According the U.S. Census Bureau, the population of New York City was 7.5 million in 1940, making NYC the most populous city at that time. It remains at the top even today, with the 2010 census showing over 8 million inhabitants.
On Saturday March 24 in New York City, you can get ready for the 1940 Census with expert guest speakers, including our own Connie Potter and Dr. Groves of the U.S. Census Bureau. The program is free but requires registration.
Just 14 more days until the release of the 1940 Census!
The citizens counted in this census lived through the Great Depression. Many were part of programs like the Civilian Conservation Corps, including Ephraim Counser, who was at Mt. Morris Camp, N.Y, on 11/16/1933.
The 1940 census had new questions on it that reflected the government’s efforts to find out how the Great Depression was affecting citizens: residence five years earlier, income, highest level of school completed and detailed questions on unemployment history.
Are you ready to start your research on April 2? Get ready with one of our programs across the United States!
Happy St. Patrick’s Day! Will you be researching your Irish ancestors in the National Archives?
Just 16 days left until the release of the 1940 census!
Caption: “27 June 1963 President’s trip to Ireland. Reception and tea at the home of Mrs. Mary Ryan, President Kennedy’s second cousin. Margaret Kirwan, Jean Kennedy Smith, Josie Ryan, Mrs. Mary Ryan, President Kennedy, Mary Ann Ryan, Mrs. Margaret Whitty, Eunice Kennedy Shriver, other guests. Dunganstown, Ireland, Kennedy ancestral homestead”
Photograph by Cecil Stoughton, White House, in the John F. Kennedy Presidential Library and Museum, Boston.
Just 19 days until the release of the 1940 Census!
Albert Einstein would have been counted in the 1940 census. He entered the United States in June of 1935 and filed this declaration of intent to become a citizen in January of 1936. He became a U.S. citizen in 1940.
Happy Birthday, Albert Einstein!
Looks like a hot day for 232 questions:
Just 20 days until the release of the 1940 Census!
Farmers had to answer 232 questions as part of the Farm Schedule in the 1940 Census. The census taker is holding the large, portfolio-sized book that all 120,000 enumerations carried.
According to the U.S. Census Bureau, in 1940 there were 5.1 million
farmers (owners and tenants) and farm managers. In the 2010 census, there were only 613,000.
Just 22 days left until the release of the 1940 Census!
Although shown as president on June 1, 1850, Taylor had been dead eight weeks when he was listed as President on the census on August 31.
How is this possible? The census was taken on August 31, 1850. But the enumerator was asking was for “the name of every Person whose usual place of abode on the first of June, 1850, was in this family.”
As of June 1, 1850, Zachary Taylor was still alive. He would not be taken ill until July 4, and he would die just 5 days later.
(Take a look at the column that lists place of birth for this 1850 census page. The 42 people listed on this page come from Virginia, Pennsylvania, the District of Columbia, Maryland, Kentucky, Mississippi, New Jersey, Massachusetts, as well as Germany, Ireland, Mexico, and England.)

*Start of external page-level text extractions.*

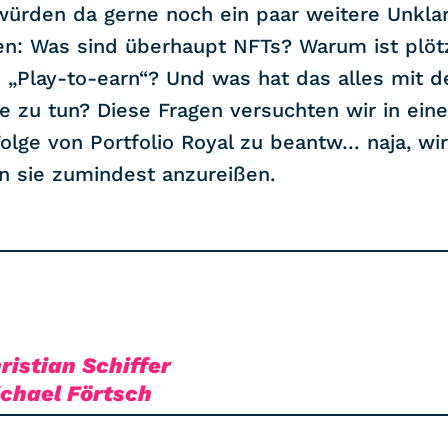
würden da gerne noch ein paar weitere Unkla
n: Was sind überhaupt NFTs? Warum ist plötz
 „Play-to-earn“? Und was hat das alles mit 
e zu tun? Diese Fragen versuchten wir in eine
olge von Portfolio Royal zu beantw… naja, wir
n sie zumindest anzureißen.
ristian Schiffer
chael Förtsch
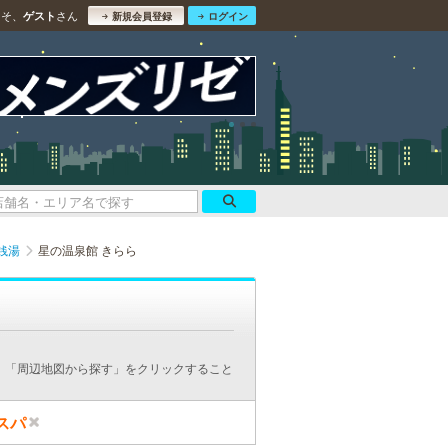
こそ、
さん
ゲスト
新規会員登録
ログイン
銭湯
星の温泉館 きらら
、「周辺地図から探す」をクリックすること
スパ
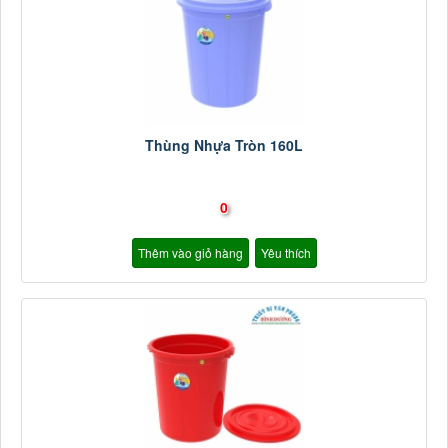
Thùng Nhựa Tròn 160L
0
Thêm vào giỏ hàng
Yêu thích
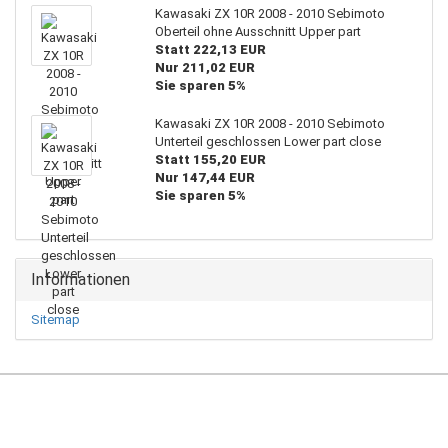
Kawasaki ZX 10R 2008 - 2010 Sebimoto
Oberteil ohne Ausschnitt Upper part
Statt 222,13 EUR
Nur 211,02 EUR
Sie sparen 5%
Kawasaki ZX 10R 2008 - 2010 Sebimoto
Unterteil geschlossen Lower part close
Statt 155,20 EUR
Nur 147,44 EUR
Sie sparen 5%
Informationen
Sitemap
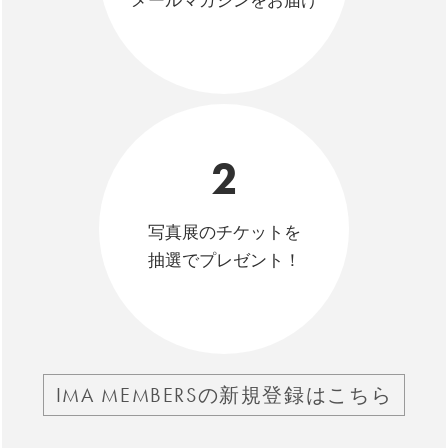
メールマガジンをお届け
2
写真展のチケットを
抽選でプレゼント！
IMA MEMBERSの新規登録はこちら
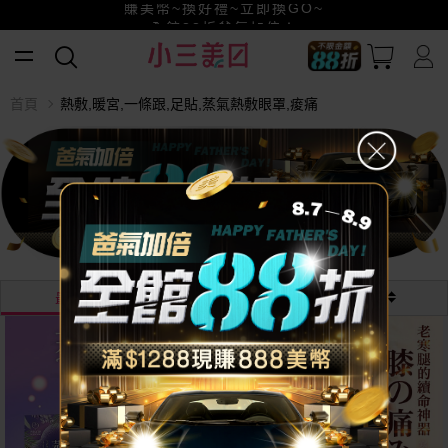
賺美幣~換好禮~立即換GO~
小三美日x全支付~美幣+全點折上折超划算
全館88折爸氣加倍！
首頁
熱敷,暖宮,一條跟,足貼,蒸氣熱敷眼罩,痠痛
最熱銷
最新
價格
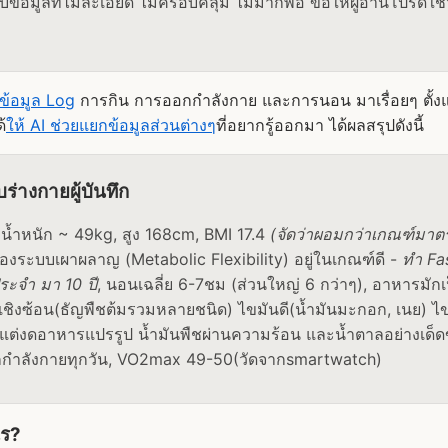
ก็บข้อมูลที่ไม่ละเอียด ไม่ครอบคลุม ไม่มากพอ ขอให้ผู้อ่านโปรด
บข้อมูล Log
การกิน การออกกำลังกาย และการนอน มาเรื่อยๆ ตั้งแต
้
ให้ AI ช่วยแยกข้อมูลส่วนต่างๆ
ที่อยากรู้ออกมา ได้ผลสรุปดังนี้
ับร่างกายผู้บันทึก
, น้ำหนัก ~ 49kg, สูง 168cm, BMI 17.4
(จัดว่าผอมกว่าเกณฑ์มาต
องระบบเผาผลาญ (Metabolic Flexibility) อยู่ในเกณฑ์ดี -
ทำ Fa
ระจำ มา 10 ปี
, นอนเฉลี่ย 6-7ชม (ส่วนใหญ่ 6 กว่าๆ), อาหารมักเ
ชิงซ้อน(ธัญพืชต้มรวมหลายชนิด) ไขมันดี(น้ำมันมะกอก, เนย) ไข่ไ
 แต่งดอาหารแปรรูป น้ำมันพืชผ่านความร้อน และน้ำตาลอย่างเด็ด
กกำลังกายทุกวัน, VO2max 49-50(วัดจากsmartwatch)
ไร?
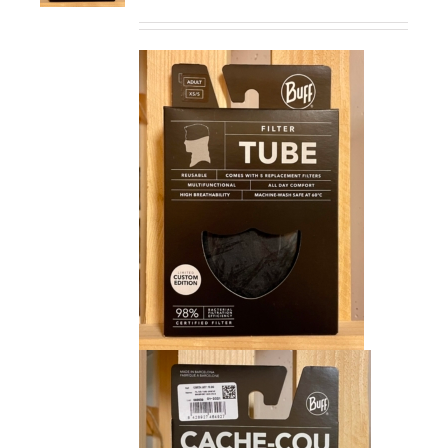
prix
prix
initial
actuel
était :
est :
CHF 15.00.
CHF 9.00.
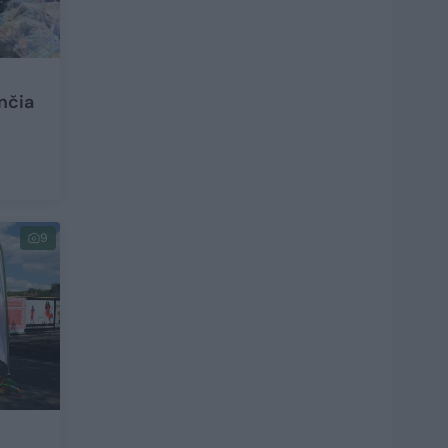
nčia
9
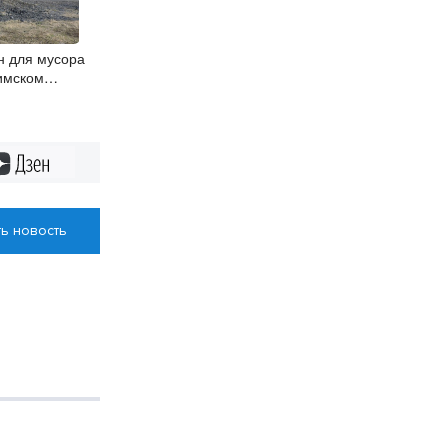
н для мусора
тимском
Дзен
ь новость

Just 32 days left until the release of the 1940 Census…
It’s also the 140th birthday of Yellowstone National Park! The park was included in the many enumeration maps made for the 1940 census.
These maps are important because the 1940 Census does not have a name index. To search for a family, you will need to know the address where they lived.
If you have the address of an ancestor from 1940, find the address on the map and then look for the enumeration district number for that address. The ED number may be a two part number separated by a hyphen. The first number represents the county number and the second number the number of the enumeration district within that county.
Save the enumeration district numbers for the opening of the 1940 Census on April 2, 2012. You will be able to search the digitized copies of the census by ED number and then browse for your family members’ census entry.